(Stored data)
──────

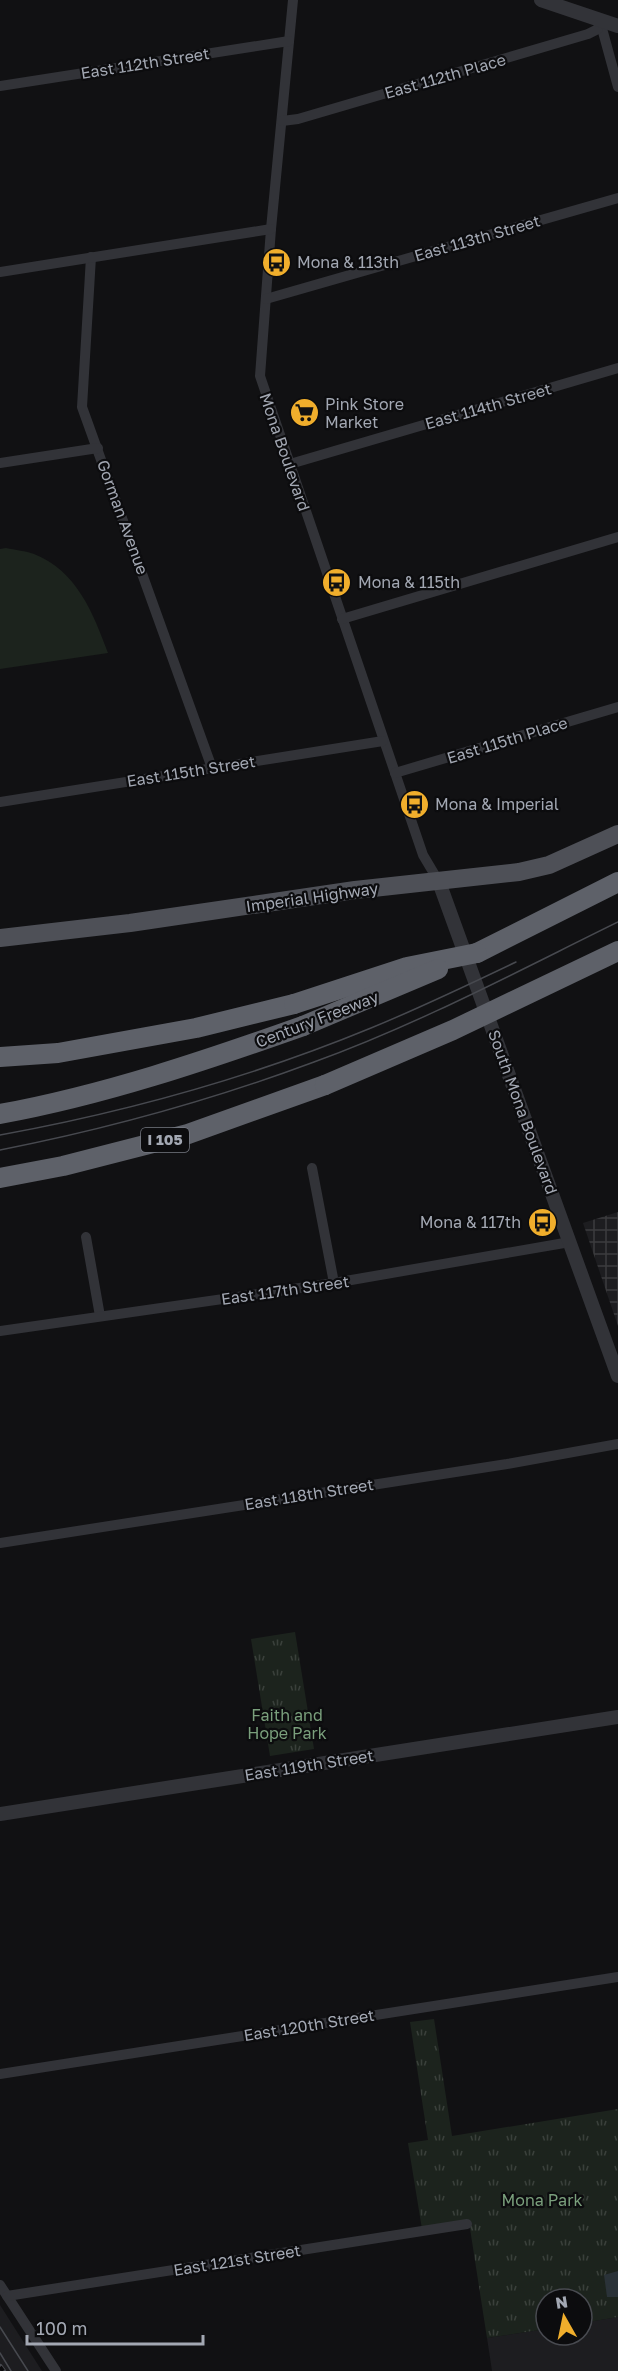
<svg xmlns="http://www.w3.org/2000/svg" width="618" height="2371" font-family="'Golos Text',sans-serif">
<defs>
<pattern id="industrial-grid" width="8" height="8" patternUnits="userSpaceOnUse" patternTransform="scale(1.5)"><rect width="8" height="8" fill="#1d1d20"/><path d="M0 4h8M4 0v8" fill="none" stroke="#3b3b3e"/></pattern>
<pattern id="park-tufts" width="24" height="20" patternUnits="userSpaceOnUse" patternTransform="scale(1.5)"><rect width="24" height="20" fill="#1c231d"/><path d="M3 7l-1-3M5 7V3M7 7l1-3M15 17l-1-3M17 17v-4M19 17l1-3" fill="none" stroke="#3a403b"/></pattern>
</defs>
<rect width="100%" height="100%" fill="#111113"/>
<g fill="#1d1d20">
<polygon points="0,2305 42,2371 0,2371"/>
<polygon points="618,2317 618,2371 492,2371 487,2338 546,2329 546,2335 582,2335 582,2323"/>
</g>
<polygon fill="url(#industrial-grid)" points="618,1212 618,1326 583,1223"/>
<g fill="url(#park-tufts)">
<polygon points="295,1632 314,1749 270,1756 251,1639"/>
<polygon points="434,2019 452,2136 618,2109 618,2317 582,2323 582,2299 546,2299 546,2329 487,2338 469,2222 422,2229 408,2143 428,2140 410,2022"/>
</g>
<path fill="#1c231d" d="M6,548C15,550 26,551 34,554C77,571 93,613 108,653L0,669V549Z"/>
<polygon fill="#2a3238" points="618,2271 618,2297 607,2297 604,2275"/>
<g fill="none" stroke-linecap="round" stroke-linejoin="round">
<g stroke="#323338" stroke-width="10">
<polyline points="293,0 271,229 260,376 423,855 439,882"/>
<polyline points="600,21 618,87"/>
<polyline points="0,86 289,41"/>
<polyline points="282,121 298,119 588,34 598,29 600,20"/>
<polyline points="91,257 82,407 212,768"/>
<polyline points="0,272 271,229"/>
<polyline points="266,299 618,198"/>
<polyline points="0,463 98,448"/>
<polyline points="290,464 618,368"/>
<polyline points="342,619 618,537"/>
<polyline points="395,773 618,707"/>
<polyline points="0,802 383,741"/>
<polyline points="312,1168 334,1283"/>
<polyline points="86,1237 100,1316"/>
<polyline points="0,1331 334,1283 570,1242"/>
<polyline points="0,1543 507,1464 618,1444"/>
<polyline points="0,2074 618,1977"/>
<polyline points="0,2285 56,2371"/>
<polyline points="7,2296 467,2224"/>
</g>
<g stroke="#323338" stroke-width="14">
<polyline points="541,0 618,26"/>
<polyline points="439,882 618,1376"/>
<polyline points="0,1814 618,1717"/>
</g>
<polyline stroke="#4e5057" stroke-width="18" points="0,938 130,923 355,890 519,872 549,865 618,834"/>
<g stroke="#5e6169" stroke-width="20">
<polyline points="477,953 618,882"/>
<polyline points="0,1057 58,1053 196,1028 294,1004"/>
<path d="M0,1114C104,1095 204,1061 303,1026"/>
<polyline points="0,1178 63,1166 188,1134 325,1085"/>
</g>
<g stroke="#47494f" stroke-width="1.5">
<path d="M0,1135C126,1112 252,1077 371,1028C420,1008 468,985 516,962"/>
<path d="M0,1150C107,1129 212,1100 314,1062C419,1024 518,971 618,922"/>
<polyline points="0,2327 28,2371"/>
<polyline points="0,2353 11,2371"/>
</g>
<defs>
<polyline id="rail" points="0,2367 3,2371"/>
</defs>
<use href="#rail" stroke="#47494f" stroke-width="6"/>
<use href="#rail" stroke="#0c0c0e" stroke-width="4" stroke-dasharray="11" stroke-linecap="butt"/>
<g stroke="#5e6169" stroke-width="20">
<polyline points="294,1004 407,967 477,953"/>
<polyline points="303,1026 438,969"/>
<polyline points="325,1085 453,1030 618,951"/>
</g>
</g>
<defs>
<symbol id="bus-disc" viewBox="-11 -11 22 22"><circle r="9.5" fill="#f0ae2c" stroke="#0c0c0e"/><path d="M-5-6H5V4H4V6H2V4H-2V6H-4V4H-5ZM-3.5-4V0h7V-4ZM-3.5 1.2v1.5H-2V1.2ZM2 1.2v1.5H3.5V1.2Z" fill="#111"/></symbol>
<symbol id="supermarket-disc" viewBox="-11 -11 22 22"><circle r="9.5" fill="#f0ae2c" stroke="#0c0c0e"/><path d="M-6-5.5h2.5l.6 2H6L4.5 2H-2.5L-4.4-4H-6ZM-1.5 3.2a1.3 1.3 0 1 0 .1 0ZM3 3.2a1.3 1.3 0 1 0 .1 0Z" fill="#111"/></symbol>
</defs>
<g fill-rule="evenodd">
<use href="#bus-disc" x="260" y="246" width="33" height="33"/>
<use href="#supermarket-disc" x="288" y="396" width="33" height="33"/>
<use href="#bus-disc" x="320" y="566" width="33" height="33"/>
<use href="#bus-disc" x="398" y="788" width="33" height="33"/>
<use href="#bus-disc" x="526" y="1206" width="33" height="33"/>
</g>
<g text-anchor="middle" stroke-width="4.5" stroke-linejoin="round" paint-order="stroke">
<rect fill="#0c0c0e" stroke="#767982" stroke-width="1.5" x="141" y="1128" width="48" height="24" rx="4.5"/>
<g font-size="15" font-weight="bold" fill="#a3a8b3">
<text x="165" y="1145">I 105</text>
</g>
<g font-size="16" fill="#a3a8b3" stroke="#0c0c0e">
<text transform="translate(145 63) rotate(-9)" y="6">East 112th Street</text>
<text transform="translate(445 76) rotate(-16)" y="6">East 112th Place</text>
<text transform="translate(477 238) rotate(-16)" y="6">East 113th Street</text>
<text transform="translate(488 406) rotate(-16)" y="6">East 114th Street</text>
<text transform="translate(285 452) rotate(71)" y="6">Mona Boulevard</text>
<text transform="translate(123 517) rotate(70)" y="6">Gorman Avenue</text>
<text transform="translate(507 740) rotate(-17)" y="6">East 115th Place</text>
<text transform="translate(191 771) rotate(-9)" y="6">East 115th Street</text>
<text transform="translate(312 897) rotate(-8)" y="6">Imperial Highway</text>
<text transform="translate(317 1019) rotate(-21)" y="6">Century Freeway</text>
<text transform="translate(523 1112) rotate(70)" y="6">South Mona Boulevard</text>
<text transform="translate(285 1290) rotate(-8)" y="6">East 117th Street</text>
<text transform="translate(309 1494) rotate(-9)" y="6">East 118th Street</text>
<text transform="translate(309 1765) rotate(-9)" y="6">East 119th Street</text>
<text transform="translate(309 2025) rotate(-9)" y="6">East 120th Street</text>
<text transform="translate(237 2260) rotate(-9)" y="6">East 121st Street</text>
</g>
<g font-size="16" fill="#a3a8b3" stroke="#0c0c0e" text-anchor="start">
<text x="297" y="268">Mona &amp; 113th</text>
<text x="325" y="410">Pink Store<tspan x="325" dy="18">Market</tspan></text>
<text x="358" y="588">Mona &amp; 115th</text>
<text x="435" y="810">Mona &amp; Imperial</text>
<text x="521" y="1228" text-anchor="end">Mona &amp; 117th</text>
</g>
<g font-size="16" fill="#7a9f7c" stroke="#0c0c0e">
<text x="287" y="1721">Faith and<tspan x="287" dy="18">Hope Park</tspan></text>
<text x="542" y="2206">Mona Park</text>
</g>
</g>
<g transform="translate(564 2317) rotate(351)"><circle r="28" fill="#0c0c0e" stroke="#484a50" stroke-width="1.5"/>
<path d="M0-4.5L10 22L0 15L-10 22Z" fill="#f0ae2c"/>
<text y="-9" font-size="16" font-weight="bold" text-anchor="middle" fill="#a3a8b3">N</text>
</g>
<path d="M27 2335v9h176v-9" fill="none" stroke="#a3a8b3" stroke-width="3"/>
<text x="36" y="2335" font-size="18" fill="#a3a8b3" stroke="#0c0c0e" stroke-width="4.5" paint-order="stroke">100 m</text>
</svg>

──────

Task requirements:
Whenever a line in the entries holds the word "linecap", copy that line.

Expected answer:
<g fill="none" stroke-linecap="round" stroke-linejoin="round">
<use href="#rail" stroke="#0c0c0e" stroke-width="4" stroke-dasharray="11" stroke-linecap="butt"/>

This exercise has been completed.